September 2004 -

First Impressions

Like all of you, I was once a student at the University of Washington. The teachers, the friends, the favorite haunts on and off campus, all helped shape the person I would become. In 1975, I packed up my new bachelor's degree and headed east to graduate school. But I kept up with the UW during an academic career spread over many years and places. Now I am back. Leading this University, for which I have so much affection and which changed my life in so many ways, is a privilege I still cannot quite believe.

How does the UW look to someone newly returned? In a word, remarkable. And despite the obvious changes, there is a core here that makes it still the alma mater I remember.

First there is the sheer physical sense of place. A fair number of American campuses might be described as Nondescript U. Not the University of Washington. The Seattle campus-the only UW campus, of course, when I was a student-is a place of great beauty that declares, "This is the Northwest." The very special setting here, the proximity to water and mountains, the trees and campus landscape, and the new buildings that enhance rather than diminish all this-these things speak of an institution and a region in which the physical environment matters. Every time I have come back, I have found the campus looking better. The two new campuses, also, are distinctive and beautiful expressions of place. (For someone who grew up around Tacoma, UWT has wonderfully transformed its neighborhood almost beyond recognition.)

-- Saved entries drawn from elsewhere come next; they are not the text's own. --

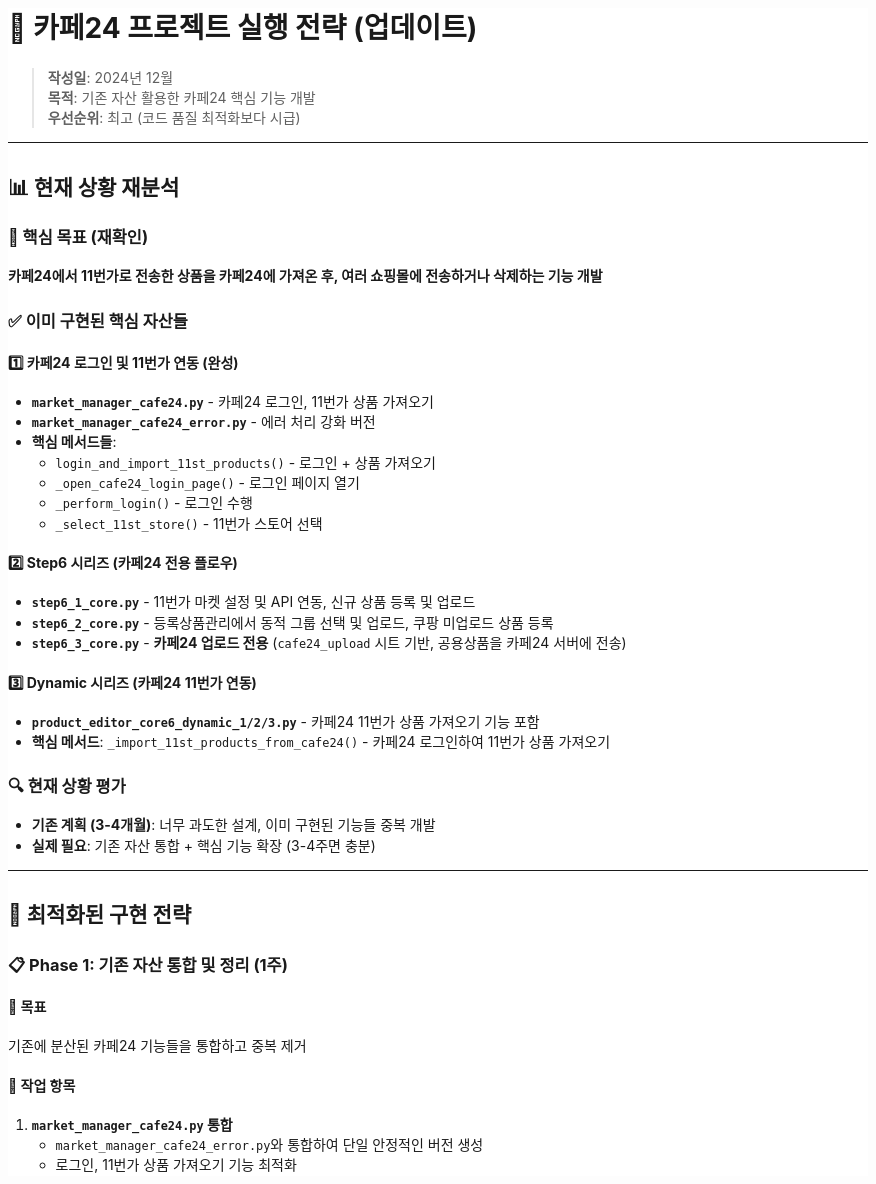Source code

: # 🏪 카페24 프로젝트 실행 전략 (업데이트)

> **작성일**: 2024년 12월  
> **목적**: 기존 자산 활용한 카페24 핵심 기능 개발  
> **우선순위**: 최고 (코드 품질 최적화보다 시급)

---

## 📊 현재 상황 재분석

### 🎯 핵심 목표 (재확인)
**카페24에서 11번가로 전송한 상품을 카페24에 가져온 후, 여러 쇼핑몰에 전송하거나 삭제하는 기능 개발**

### ✅ 이미 구현된 핵심 자산들

#### 1️⃣ **카페24 로그인 및 11번가 연동 (완성)**
- **`market_manager_cafe24.py`** - 카페24 로그인, 11번가 상품 가져오기
- **`market_manager_cafe24_error.py`** - 에러 처리 강화 버전
- **핵심 메서드들**:
  - `login_and_import_11st_products()` - 로그인 + 상품 가져오기
  - `_open_cafe24_login_page()` - 로그인 페이지 열기
  - `_perform_login()` - 로그인 수행
  - `_select_11st_store()` - 11번가 스토어 선택

#### 2️⃣ **Step6 시리즈 (카페24 전용 플로우)**
- **`step6_1_core.py`** - 11번가 마켓 설정 및 API 연동, 신규 상품 등록 및 업로드
- **`step6_2_core.py`** - 등록상품관리에서 동적 그룹 선택 및 업로드, 쿠팡 미업로드 상품 등록
- **`step6_3_core.py`** - **카페24 업로드 전용** (`cafe24_upload` 시트 기반, 공용상품을 카페24 서버에 전송)

#### 3️⃣ **Dynamic 시리즈 (카페24 11번가 연동)**
- **`product_editor_core6_dynamic_1/2/3.py`** - 카페24 11번가 상품 가져오기 기능 포함
- **핵심 메서드**: `_import_11st_products_from_cafe24()` - 카페24 로그인하여 11번가 상품 가져오기

### 🔍 현재 상황 평가
- **기존 계획 (3-4개월)**: 너무 과도한 설계, 이미 구현된 기능들 중복 개발
- **실제 필요**: 기존 자산 통합 + 핵심 기능 확장 (3-4주면 충분)

---

## 🚀 최적화된 구현 전략

### 📋 **Phase 1: 기존 자산 통합 및 정리 (1주)**

#### 🎯 목표
기존에 분산된 카페24 기능들을 통합하고 중복 제거

#### 📝 작업 항목
1. **`market_manager_cafe24.py` 통합**
   - `market_manager_cafe24_error.py`와 통합하여 단일 안정적인 버전 생성
   - 로그인, 11번가 상품 가져오기 기능 최적화
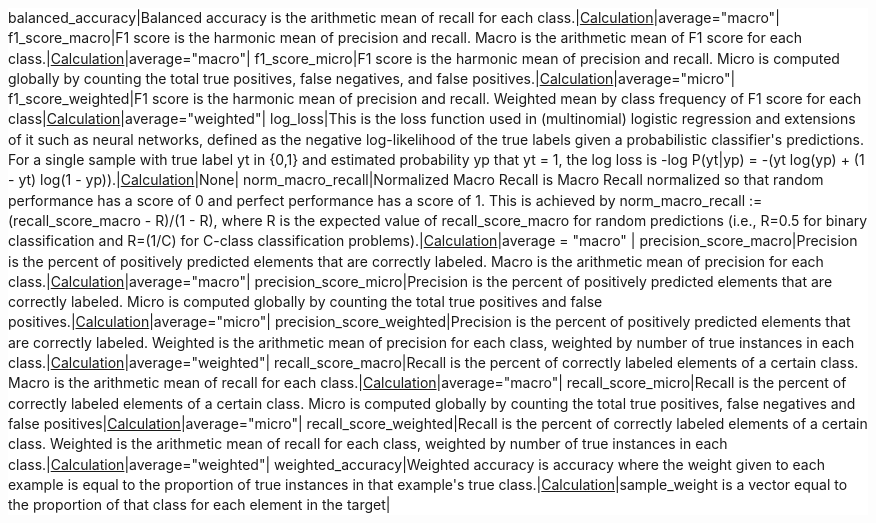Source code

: balanced_accuracy|Balanced accuracy is the arithmetic mean of recall for each class.|[Calculation](https://scikit-learn.org/stable/modules/generated/sklearn.metrics.recall_score.html)|average="macro"|
f1_score_macro|F1 score is the harmonic mean of precision and recall. Macro is the arithmetic mean of F1 score for each class.|[Calculation](https://scikit-learn.org/stable/modules/generated/sklearn.metrics.f1_score.html)|average="macro"|
f1_score_micro|F1 score is the harmonic mean of precision and recall. Micro is computed globally by counting the total true positives, false negatives, and false positives.|[Calculation](https://scikit-learn.org/stable/modules/generated/sklearn.metrics.f1_score.html)|average="micro"|
f1_score_weighted|F1 score is the harmonic mean of precision and recall. Weighted mean by class frequency of F1 score for each class|[Calculation](https://scikit-learn.org/stable/modules/generated/sklearn.metrics.f1_score.html)|average="weighted"|
log_loss|This is the loss function used in (multinomial) logistic regression and extensions of it such as neural networks, defined as the negative log-likelihood of the true labels given a probabilistic classifier's predictions. For a single sample with true label yt in {0,1} and estimated probability yp that yt = 1, the log loss is -log P(yt&#124;yp) = -(yt log(yp) + (1 - yt) log(1 - yp)).|[Calculation](https://scikit-learn.org/stable/modules/generated/sklearn.metrics.log_loss.html)|None|
norm_macro_recall|Normalized Macro Recall is Macro Recall normalized so that random performance has a score of 0 and perfect performance has a score of 1. This is achieved by norm_macro_recall := (recall_score_macro - R)/(1 - R), where R is the expected value of recall_score_macro for random predictions (i.e., R=0.5 for binary classification and R=(1/C) for C-class classification problems).|[Calculation](https://scikit-learn.org/stable/modules/generated/sklearn.metrics.recall_score.html)|average = "macro" |
precision_score_macro|Precision is the percent of positively predicted elements that are correctly labeled. Macro is the arithmetic mean of precision for each class.|[Calculation](https://scikit-learn.org/stable/modules/generated/sklearn.metrics.precision_score.html)|average="macro"|
precision_score_micro|Precision is the percent of positively predicted elements that are correctly labeled. Micro is computed globally by counting the total true positives and false positives.|[Calculation](https://scikit-learn.org/stable/modules/generated/sklearn.metrics.precision_score.html)|average="micro"|
precision_score_weighted|Precision is the percent of positively predicted elements that are correctly labeled. Weighted is the arithmetic mean of precision for each class, weighted by number of true instances in each class.|[Calculation](https://scikit-learn.org/stable/modules/generated/sklearn.metrics.precision_score.html)|average="weighted"|
recall_score_macro|Recall is the percent of correctly labeled elements of a certain class. Macro is the arithmetic mean of recall for each class.|[Calculation](https://scikit-learn.org/stable/modules/generated/sklearn.metrics.recall_score.html)|average="macro"|
recall_score_micro|Recall is the percent of correctly labeled elements of a certain class. Micro is computed globally by counting the total true positives, false negatives and false positives|[Calculation](https://scikit-learn.org/stable/modules/generated/sklearn.metrics.recall_score.html)|average="micro"|
recall_score_weighted|Recall is the percent of correctly labeled elements of a certain class. Weighted is the arithmetic mean of recall for each class, weighted by number of true instances in each class.|[Calculation](https://scikit-learn.org/stable/modules/generated/sklearn.metrics.recall_score.html)|average="weighted"|
weighted_accuracy|Weighted accuracy is accuracy where the weight given to each example is equal to the proportion of true instances in that example's true class.|[Calculation](https://scikit-learn.org/stable/modules/generated/sklearn.metrics.accuracy_score.html)|sample_weight is a vector equal to the proportion of that class for each element in the target|

<a name="confusion-matrix"></a>
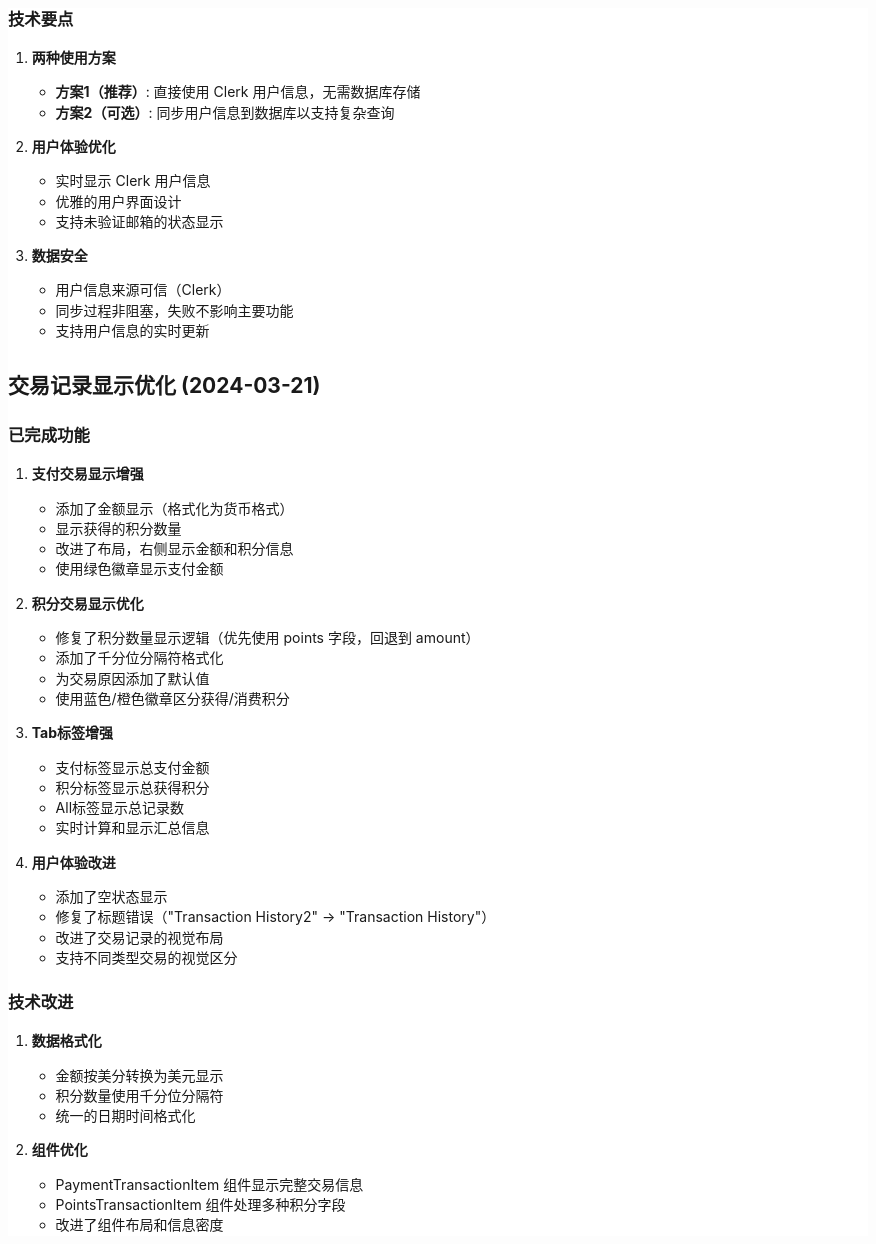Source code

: ### 技术要点
1. **两种使用方案**
   - **方案1（推荐）**: 直接使用 Clerk 用户信息，无需数据库存储
   - **方案2（可选）**: 同步用户信息到数据库以支持复杂查询

2. **用户体验优化**
   - 实时显示 Clerk 用户信息
   - 优雅的用户界面设计
   - 支持未验证邮箱的状态显示

3. **数据安全**
   - 用户信息来源可信（Clerk）
   - 同步过程非阻塞，失败不影响主要功能
   - 支持用户信息的实时更新

## 交易记录显示优化 (2024-03-21)

### 已完成功能
1. **支付交易显示增强**
   - 添加了金额显示（格式化为货币格式）
   - 显示获得的积分数量
   - 改进了布局，右侧显示金额和积分信息
   - 使用绿色徽章显示支付金额

2. **积分交易显示优化**
   - 修复了积分数量显示逻辑（优先使用 points 字段，回退到 amount）
   - 添加了千分位分隔符格式化
   - 为交易原因添加了默认值
   - 使用蓝色/橙色徽章区分获得/消费积分

3. **Tab标签增强**
   - 支付标签显示总支付金额
   - 积分标签显示总获得积分
   - All标签显示总记录数
   - 实时计算和显示汇总信息

4. **用户体验改进**
   - 添加了空状态显示
   - 修复了标题错误（"Transaction History2" → "Transaction History"）
   - 改进了交易记录的视觉布局
   - 支持不同类型交易的视觉区分

### 技术改进
1. **数据格式化**
   - 金额按美分转换为美元显示
   - 积分数量使用千分位分隔符
   - 统一的日期时间格式化

2. **组件优化**
   - PaymentTransactionItem 组件显示完整交易信息
   - PointsTransactionItem 组件处理多种积分字段
   - 改进了组件布局和信息密度
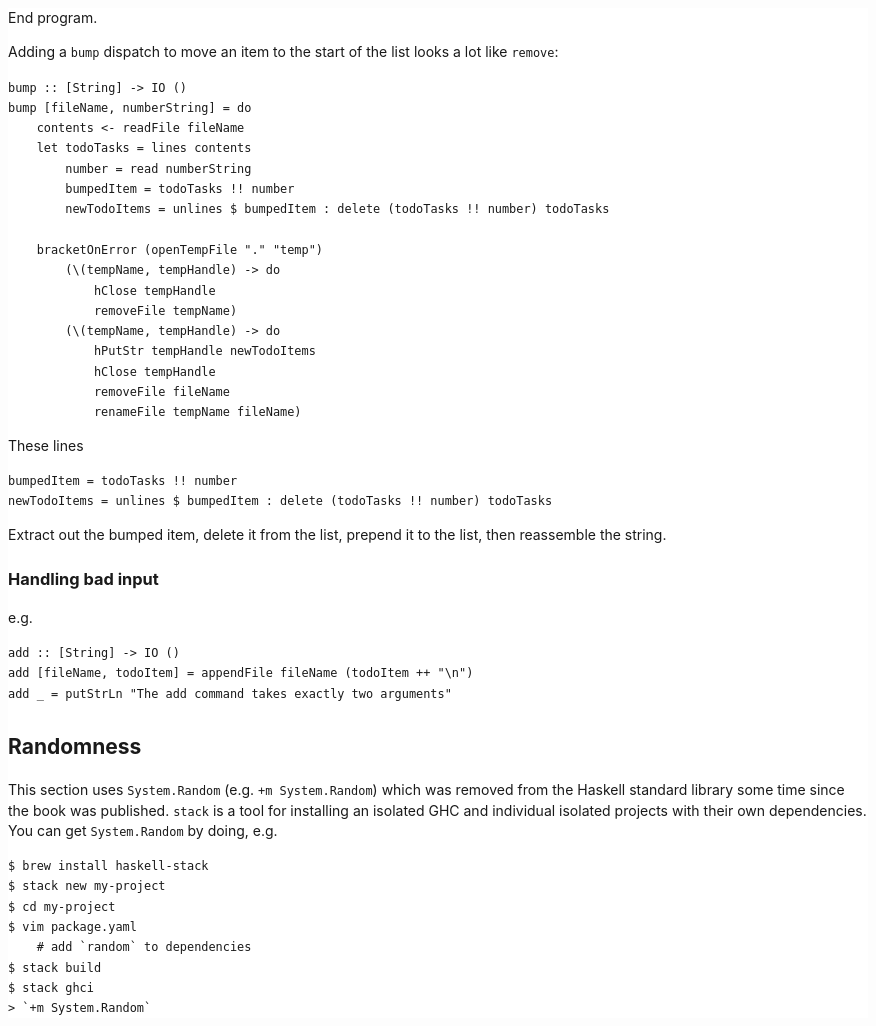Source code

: End program.

Adding a `bump` dispatch to move an item to the start of the list looks a lot
like `remove`:

    bump :: [String] -> IO ()
    bump [fileName, numberString] = do
        contents <- readFile fileName
        let todoTasks = lines contents
            number = read numberString
            bumpedItem = todoTasks !! number
            newTodoItems = unlines $ bumpedItem : delete (todoTasks !! number) todoTasks

        bracketOnError (openTempFile "." "temp")
            (\(tempName, tempHandle) -> do
                hClose tempHandle
                removeFile tempName)
            (\(tempName, tempHandle) -> do
                hPutStr tempHandle newTodoItems
                hClose tempHandle
                removeFile fileName
                renameFile tempName fileName)

These lines

    bumpedItem = todoTasks !! number
    newTodoItems = unlines $ bumpedItem : delete (todoTasks !! number) todoTasks

Extract out the bumped item, delete it from the list, prepend it to the list,
then reassemble the string.

### Handling bad input

e.g.

    add :: [String] -> IO ()
    add [fileName, todoItem] = appendFile fileName (todoItem ++ "\n")
    add _ = putStrLn "The add command takes exactly two arguments"

## Randomness

This section uses `System.Random` (e.g. `+m System.Random`) which was removed
from the Haskell standard library some time since the book was published.
`stack` is a tool for installing an isolated GHC and individual isolated
projects with their own dependencies. You can get `System.Random` by doing, e.g.

    $ brew install haskell-stack
    $ stack new my-project
    $ cd my-project
    $ vim package.yaml
        # add `random` to dependencies
    $ stack build
    $ stack ghci
    > `+m System.Random`
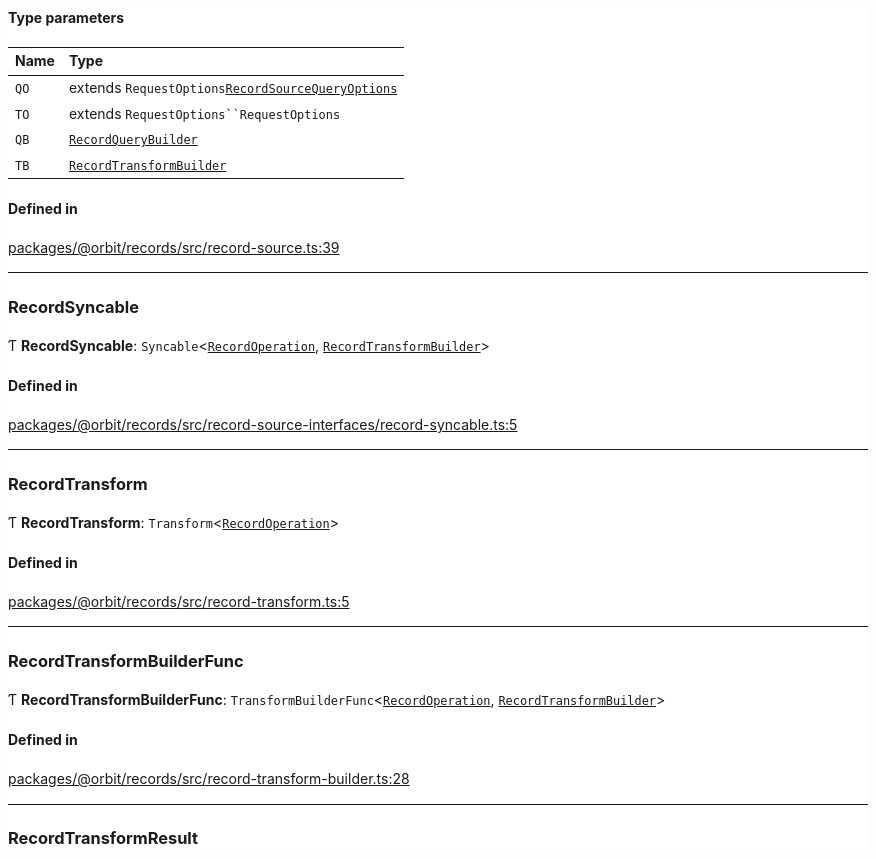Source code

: #### Type parameters

| Name | Type |
| :------ | :------ |
| `QO` | extends `RequestOptions`[`RecordSourceQueryOptions`](interfaces/RecordSourceQueryOptions.md) |
| `TO` | extends `RequestOptions``RequestOptions` |
| `QB` | [`RecordQueryBuilder`](classes/RecordQueryBuilder.md) |
| `TB` | [`RecordTransformBuilder`](classes/RecordTransformBuilder.md) |

#### Defined in

[packages/@orbit/records/src/record-source.ts:39](https://github.com/orbitjs/orbit/blob/6e0cbd41/packages/@orbit/records/src/record-source.ts#L39)

___

### RecordSyncable

Ƭ **RecordSyncable**: `Syncable`<[`RecordOperation`](modules.md#recordoperation), [`RecordTransformBuilder`](classes/RecordTransformBuilder.md)\>

#### Defined in

[packages/@orbit/records/src/record-source-interfaces/record-syncable.ts:5](https://github.com/orbitjs/orbit/blob/6e0cbd41/packages/@orbit/records/src/record-source-interfaces/record-syncable.ts#L5)

___

### RecordTransform

Ƭ **RecordTransform**: `Transform`<[`RecordOperation`](modules.md#recordoperation)\>

#### Defined in

[packages/@orbit/records/src/record-transform.ts:5](https://github.com/orbitjs/orbit/blob/6e0cbd41/packages/@orbit/records/src/record-transform.ts#L5)

___

### RecordTransformBuilderFunc

Ƭ **RecordTransformBuilderFunc**: `TransformBuilderFunc`<[`RecordOperation`](modules.md#recordoperation), [`RecordTransformBuilder`](classes/RecordTransformBuilder.md)\>

#### Defined in

[packages/@orbit/records/src/record-transform-builder.ts:28](https://github.com/orbitjs/orbit/blob/6e0cbd41/packages/@orbit/records/src/record-transform-builder.ts#L28)

___

### RecordTransformResult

Second, I recognize here the same academic excitement that stirred me and raised my sights as a student. This is not a surprise. Over the years, a number of UW programs have risen up in my field of vision as they gained national prominence. I have followed the University's stunning achievements in medicine and computer science and psychology and drama and many other fields. Still, I have found it an extraordinary experience to come back and see all this in its totality. The University of Washington has gathered together an exceptional array of faculty, staff and programs, even without anything special in the way of financial resources. There is an intellectual charge in the air that I remember well.

Finally, this is still a community of very warm and friendly and welcoming people who clearly have a great deal of affection for this University. Even though many come from far away, they reflect the character of the Northwest that I remember from growing up here. The students I have met so far are much like the ones I went to school with 30 years ago: bright (probably brighter), excited, engaged and engaging. Many are still first-generation college students, as I was. As for the faculty, I see them perhaps more clearly today than I did back then. They are, as a group, strikingly entrepreneurial, with a distinctive sense of interdisciplinary connection. They are flexible, experimental, ready to take a chance on things other people are not willing to try. They are the kinds of people you want at a major research university confronting the great challenges and promises of the 21st century.

There is important work ahead. Some will be challenging: expanding access for the state's students, solving the UW's significant funding problems, advancing diversity. Some, for me, will be exhilarating: learning about all the remarkable things that are going on here and spreading the word to everyone who will listen. The UW is clearly poised to make ever greater contributions to its home state and to the larger world. Being part of that, back here where I began, is a dream come true.